Re: Help with Compressed Storage

Posted by prasenjit mukherjee <pm...@quattrowireless.com>.

I have a similar issue with bz2 files. I have the hadoop directories :

/ip/data/ : containing unzipped text files ( foo1.txt, foo2.txt )
/ip/datacompressed/ : containing same files bzipped (  foo1.bz2, foo2.bz2 )

CREATE EXTERNAL TABLE tx_log(id1 string, id2 string, id3 string)
   ROW FORMAT DELIMITED FIELDS TERMINATED BY '\002'
   LOCATION '/ip/datacompressed/';
SELECT *  FROM tx_log limit 1;

The command works fine with LOCATION '/ip/data/' but doesnt work with
LOCATION '/ip/datacompressed/'

Any pointers ? I thought ( like Pig  ) hive automatically detects .bz2
extensions and applies appropriate decompression. Am I wrong ?

-Prasen


On Thu, Feb 18, 2010 at 3:04 AM, Zheng Shao <zs...@gmail.com> wrote:

> I just corrected the wiki page. It will also be a good idea to support
> case-insensitive boolean values in the code.
>
> Zheng
>
> On Wed, Feb 17, 2010 at 9:27 AM, Brent Miller <br...@gmail.com>
> wrote:
> > Thanks Adam, that works for me as well.
> > It seems that the property for hive.exec.compress.output is case
> sensitive,
> > and when it is set to TRUE (as it is on the compressed storage page on
> the
> > wiki) it is ignored by hive.

◆ Data provided ◆
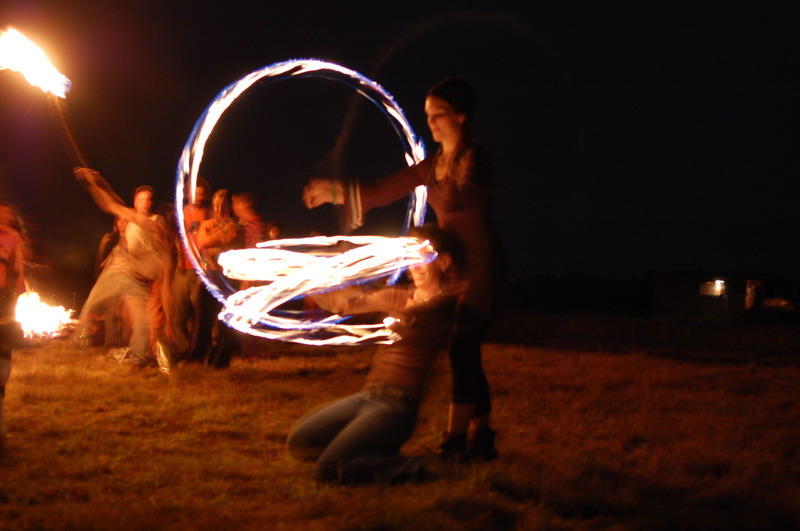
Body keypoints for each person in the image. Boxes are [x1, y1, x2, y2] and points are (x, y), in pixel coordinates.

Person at [303, 78, 504, 461]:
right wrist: (336, 191)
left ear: (460, 116)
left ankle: (456, 441)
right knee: (464, 352)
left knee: (462, 349)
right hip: (450, 265)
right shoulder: (431, 168)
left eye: (438, 115)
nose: (431, 123)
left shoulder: (474, 160)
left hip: (479, 268)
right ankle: (481, 436)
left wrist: (457, 165)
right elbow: (382, 189)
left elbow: (474, 186)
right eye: (427, 116)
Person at [286, 224, 459, 484]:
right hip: (368, 396)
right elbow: (343, 303)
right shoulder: (401, 296)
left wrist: (383, 299)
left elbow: (415, 314)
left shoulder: (446, 303)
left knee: (329, 469)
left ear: (444, 261)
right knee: (300, 441)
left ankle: (422, 467)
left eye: (422, 256)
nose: (415, 264)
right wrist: (305, 280)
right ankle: (367, 452)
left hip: (397, 407)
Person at [73, 168, 172, 368]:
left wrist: (169, 320)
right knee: (93, 303)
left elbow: (166, 286)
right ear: (136, 202)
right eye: (141, 199)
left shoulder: (165, 247)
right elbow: (110, 203)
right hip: (119, 270)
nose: (146, 203)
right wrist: (95, 183)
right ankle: (81, 341)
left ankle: (138, 359)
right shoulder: (136, 218)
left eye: (149, 199)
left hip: (139, 282)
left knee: (143, 322)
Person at [187, 189, 240, 368]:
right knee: (202, 320)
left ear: (229, 208)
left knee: (225, 322)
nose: (219, 209)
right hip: (209, 276)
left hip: (227, 278)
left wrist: (212, 239)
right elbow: (201, 244)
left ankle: (219, 361)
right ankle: (196, 358)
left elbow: (224, 240)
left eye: (223, 206)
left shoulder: (234, 224)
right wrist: (215, 239)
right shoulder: (206, 224)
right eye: (216, 206)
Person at [172, 178, 211, 359]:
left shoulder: (210, 214)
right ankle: (183, 346)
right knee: (178, 312)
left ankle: (200, 348)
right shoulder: (178, 213)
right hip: (182, 267)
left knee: (200, 313)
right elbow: (173, 236)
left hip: (200, 270)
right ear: (188, 194)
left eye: (203, 193)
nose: (200, 197)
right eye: (197, 192)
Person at [0, 204, 27, 447]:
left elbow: (18, 270)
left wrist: (17, 292)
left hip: (2, 299)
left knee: (2, 361)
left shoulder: (13, 238)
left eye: (6, 213)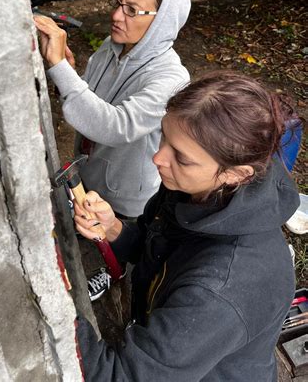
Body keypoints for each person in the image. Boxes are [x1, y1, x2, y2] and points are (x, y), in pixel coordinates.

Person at [74, 71, 300, 382]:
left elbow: (119, 376)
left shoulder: (221, 289)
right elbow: (157, 250)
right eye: (163, 136)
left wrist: (54, 314)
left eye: (182, 158)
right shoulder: (199, 189)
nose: (158, 157)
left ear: (237, 173)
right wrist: (115, 229)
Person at [34, 0, 191, 219]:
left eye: (131, 10)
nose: (116, 16)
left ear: (162, 21)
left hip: (124, 202)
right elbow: (91, 100)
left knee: (116, 251)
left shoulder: (171, 79)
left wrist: (59, 67)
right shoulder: (112, 46)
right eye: (117, 2)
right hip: (88, 175)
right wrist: (69, 74)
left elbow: (117, 127)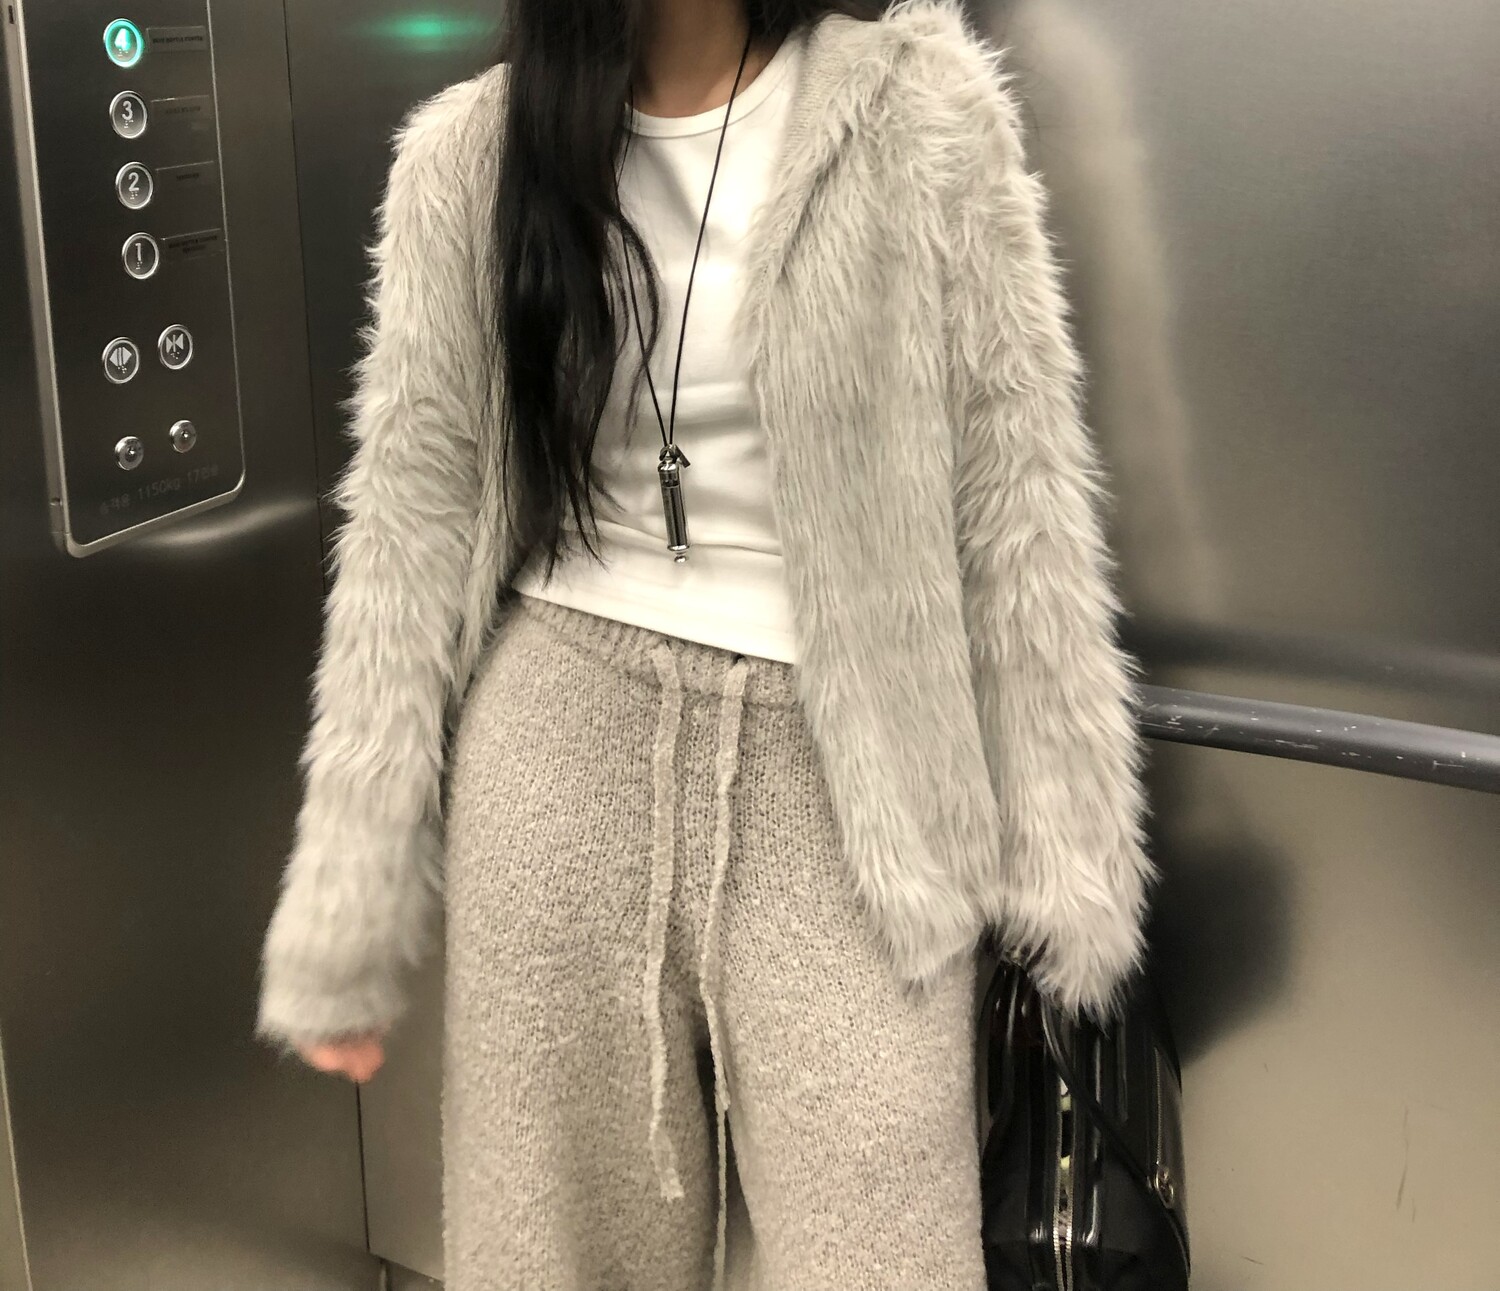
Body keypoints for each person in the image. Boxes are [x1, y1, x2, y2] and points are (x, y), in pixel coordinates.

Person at [253, 0, 1157, 1286]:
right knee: (552, 1256)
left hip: (851, 782)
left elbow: (1018, 494)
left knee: (882, 1251)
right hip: (558, 754)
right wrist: (348, 908)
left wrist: (1065, 851)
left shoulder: (912, 113)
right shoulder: (471, 157)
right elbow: (408, 526)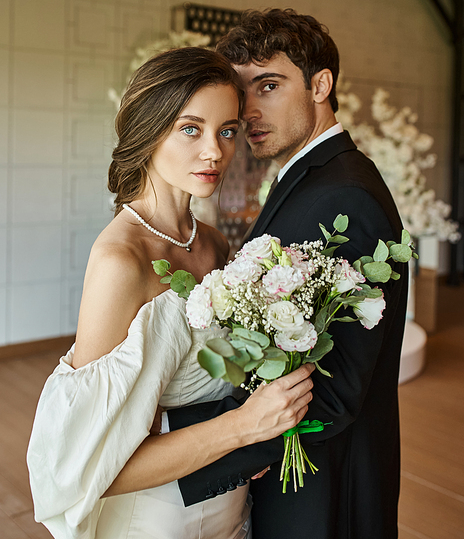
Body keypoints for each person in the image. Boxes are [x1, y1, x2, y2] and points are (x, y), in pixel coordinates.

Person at [27, 46, 314, 539]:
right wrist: (245, 428)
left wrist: (248, 442)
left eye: (227, 131)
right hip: (156, 519)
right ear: (149, 130)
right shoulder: (122, 261)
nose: (215, 152)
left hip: (227, 494)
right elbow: (86, 468)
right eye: (190, 129)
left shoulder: (216, 243)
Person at [166, 10, 409, 539]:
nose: (249, 110)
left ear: (321, 85)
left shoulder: (344, 194)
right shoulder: (306, 176)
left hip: (325, 492)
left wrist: (178, 444)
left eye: (269, 85)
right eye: (242, 91)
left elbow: (337, 389)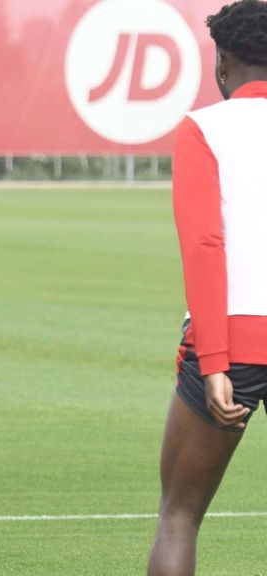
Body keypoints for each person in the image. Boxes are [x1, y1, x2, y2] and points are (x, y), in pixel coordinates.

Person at [148, 2, 267, 574]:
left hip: (233, 345)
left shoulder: (204, 127)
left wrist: (215, 360)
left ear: (223, 63)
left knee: (179, 515)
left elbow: (204, 247)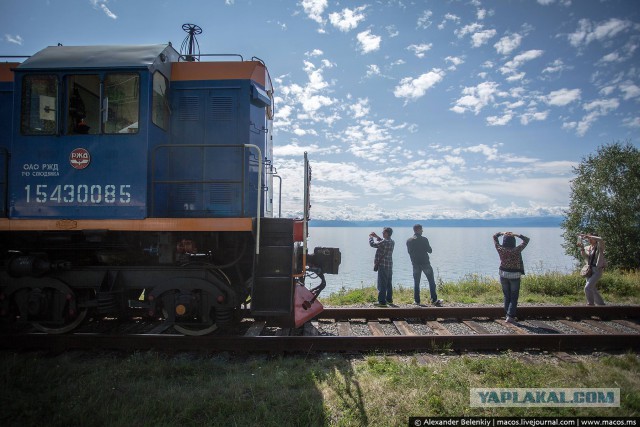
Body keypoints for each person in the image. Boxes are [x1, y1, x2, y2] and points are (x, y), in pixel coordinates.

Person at [493, 231, 530, 323]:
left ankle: (507, 315)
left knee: (507, 296)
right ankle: (510, 316)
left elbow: (494, 237)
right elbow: (526, 240)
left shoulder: (500, 249)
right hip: (515, 275)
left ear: (504, 241)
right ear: (513, 241)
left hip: (503, 274)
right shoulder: (517, 250)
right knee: (514, 297)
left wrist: (502, 233)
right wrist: (517, 235)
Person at [406, 224, 443, 307]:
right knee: (431, 282)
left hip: (415, 264)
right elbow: (430, 250)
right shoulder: (424, 239)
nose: (422, 231)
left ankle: (417, 301)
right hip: (425, 263)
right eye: (422, 229)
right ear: (419, 230)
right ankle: (434, 299)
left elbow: (409, 252)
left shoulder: (409, 241)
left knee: (416, 283)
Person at [578, 233, 606, 306]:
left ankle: (590, 304)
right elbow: (585, 257)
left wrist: (589, 236)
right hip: (589, 269)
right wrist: (582, 248)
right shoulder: (588, 247)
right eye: (588, 239)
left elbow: (600, 239)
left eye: (591, 238)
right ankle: (601, 305)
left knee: (587, 288)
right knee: (592, 289)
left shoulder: (600, 246)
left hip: (597, 269)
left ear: (595, 239)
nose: (589, 240)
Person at [369, 227, 395, 307]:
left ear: (387, 233)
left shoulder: (384, 242)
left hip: (382, 265)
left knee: (382, 284)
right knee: (388, 283)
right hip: (389, 265)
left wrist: (371, 238)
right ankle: (389, 300)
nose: (382, 233)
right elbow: (382, 241)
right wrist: (377, 237)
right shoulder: (391, 241)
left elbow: (373, 244)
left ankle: (382, 302)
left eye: (383, 232)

◆ To do ◆
Summarize the forum thread in two sentences.

◆ Task output ◆
Prasenjit Mukherjee reports that a query on a Hive external table works when the table's location is a directory of plain text files but does not work when it points to a directory holding the same files compressed with bzip2, and asks whether Hive, like Pig, automatically detects .bz2 extensions and applies decompression. Earlier in the thread, Brent Miller notes that the hive.exec.compress.output property is case sensitive and is ignored when set to TRUE as shown on the wiki, and Zheng Shao answers that the wiki page has been corrected and that supporting case-insensitive boolean values in the code would be a good idea.